Synthetic Nanoparticle Antibodies as an Immunomodulatory Strategy for Musculoskeletal Trauma

Abstract

Approximately 6 million bone fractures are reported annually within the US, 10% of which may experience complications, such as nonunion (permanent failure to heal) or delayed healing. These complications often result in prolonged hospital visits and/or increased financial burden on the patients. To expedite bone healing, researchers have explored implanting biomaterial scaffolds for critical breaks, delivery of bone morphogenic proteins (BMPs), and improving vascularization of damaged regions. Recent studies, however, have shed light on the role of inflammatory cells in the bone repair process. Furthermore, studies have shown scenarios involving chronic inflammation, such as bone fractures, stimulate the proliferation and activation of myeloid-derived immunosuppressor cells (MDSCs). MDSCs are a heterogeneous population of immature myeloid cells that are categorized into two subsets: Ly6G(+) Ly6C(low) granulocytic (G-MDSC) and Ly6G(-) Ly6C(high) monocytic cells (M-MDSC). Differences between these two groups primarily lies in their respectively low/high production of nitric oxide (NO) and reactive oxidative species (ROS).
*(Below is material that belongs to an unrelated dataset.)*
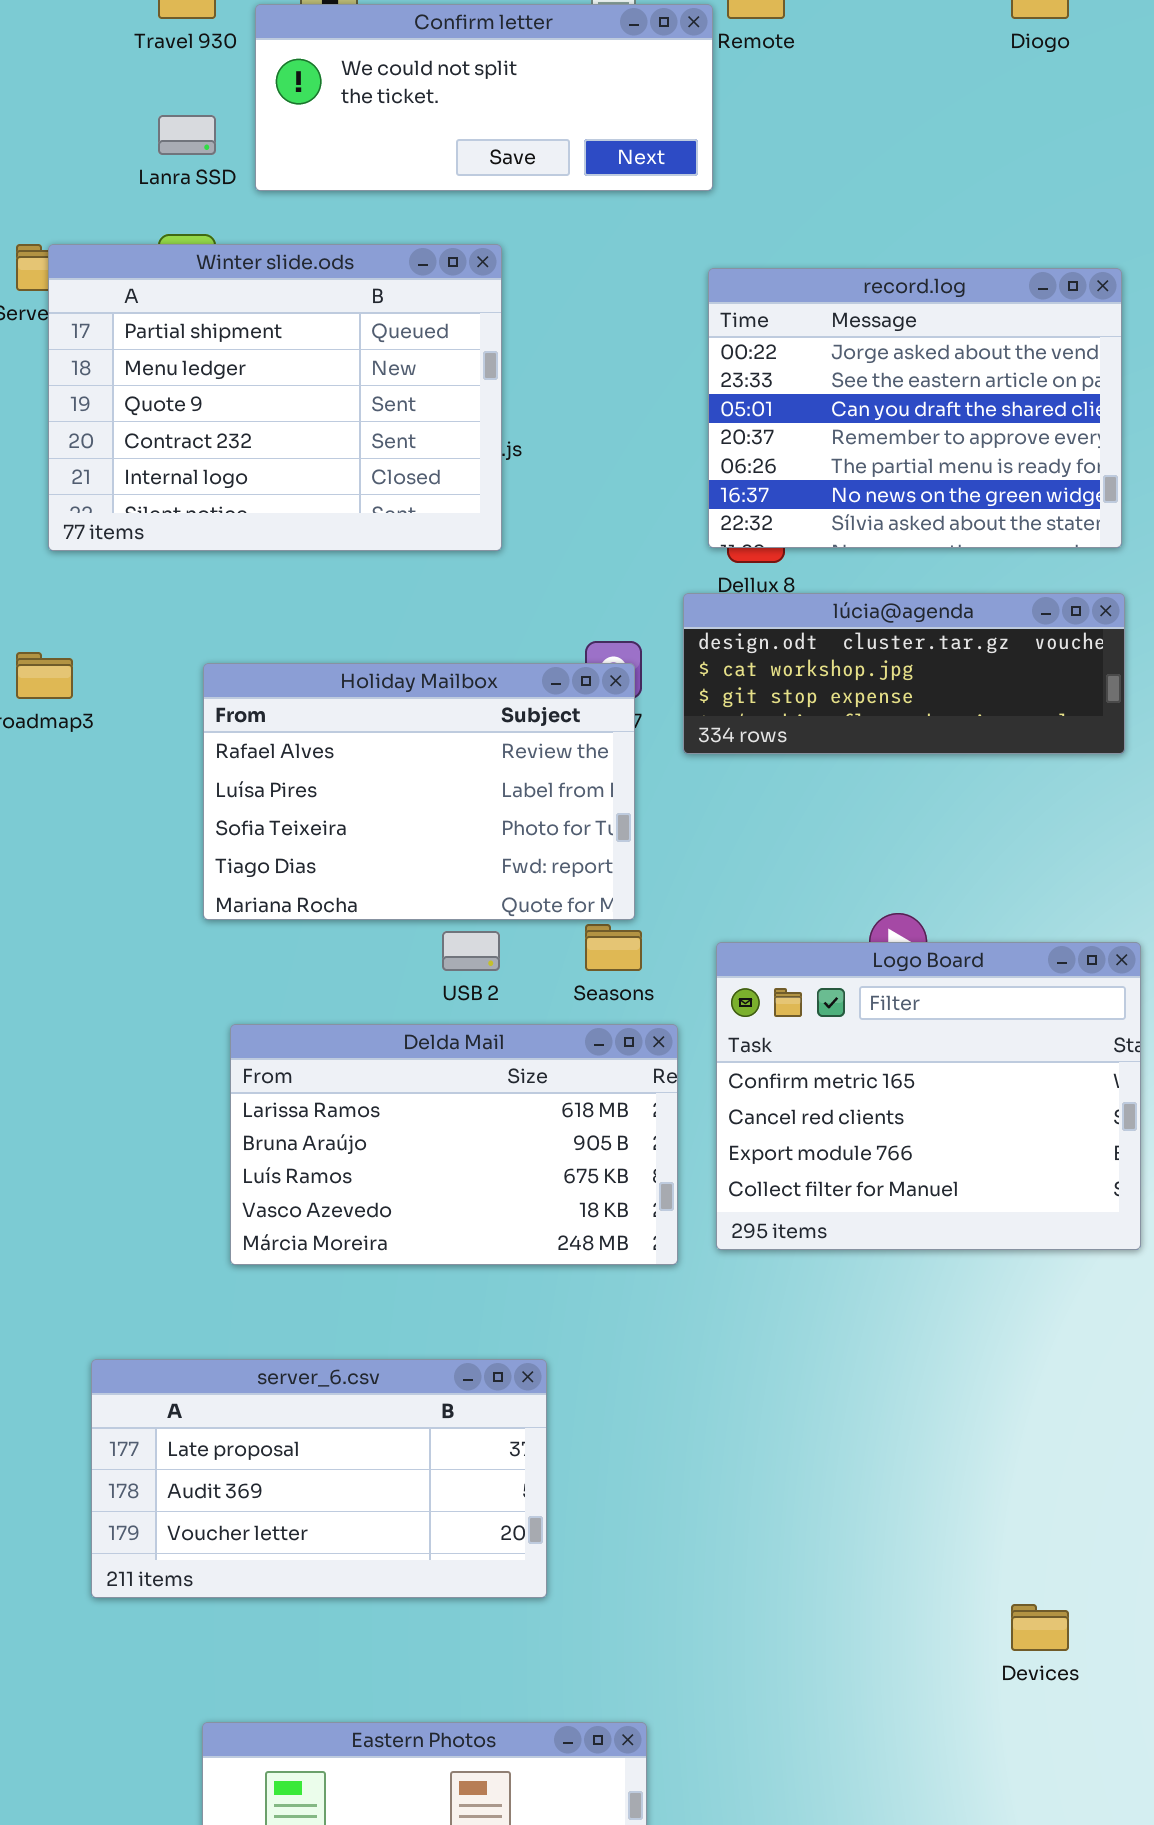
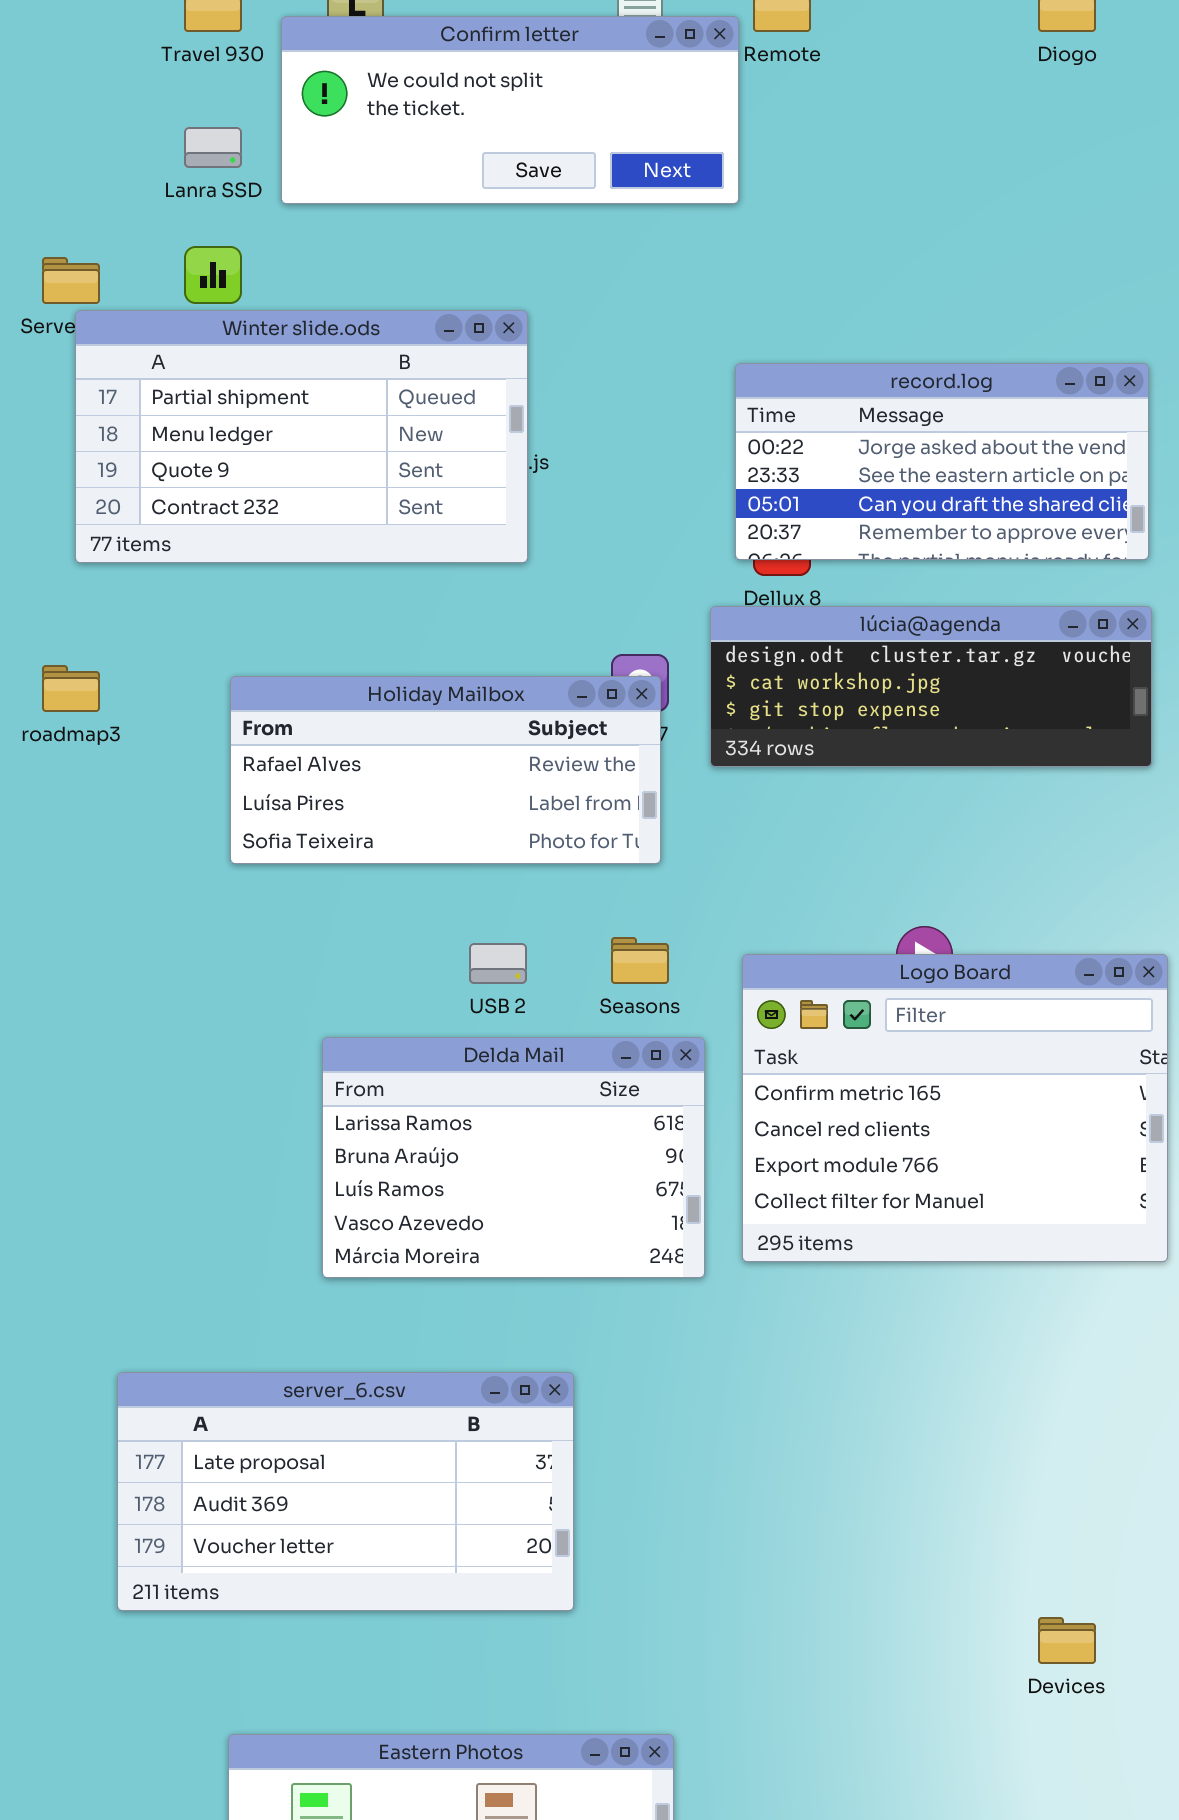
Winter slide.ods: [48,244,502,551] -> [75,310,528,563], resized
record.log: [708,268,1122,548] -> [735,363,1149,560], resized
Holiday Mailbox: [203,663,635,920] -> [230,676,661,864], resized
Delda Mail: [230,1024,678,1265] -> [322,1037,705,1278], resized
Both subsets have been found to inhibit inflammatory cell activity during the bone repair process, indicating that these cells may be a potential target for immunomodulatory strategies. One such strategy, synthetic nanoparticle antibodies (SNAb), was previously developed in our lab to specifically deplete MDSCs while restoring effector cell activity. Here we explore the optimization of SNAb fabrication, and the effect of SNAbs on the presence of certain cell types in musculoskeletal tissue.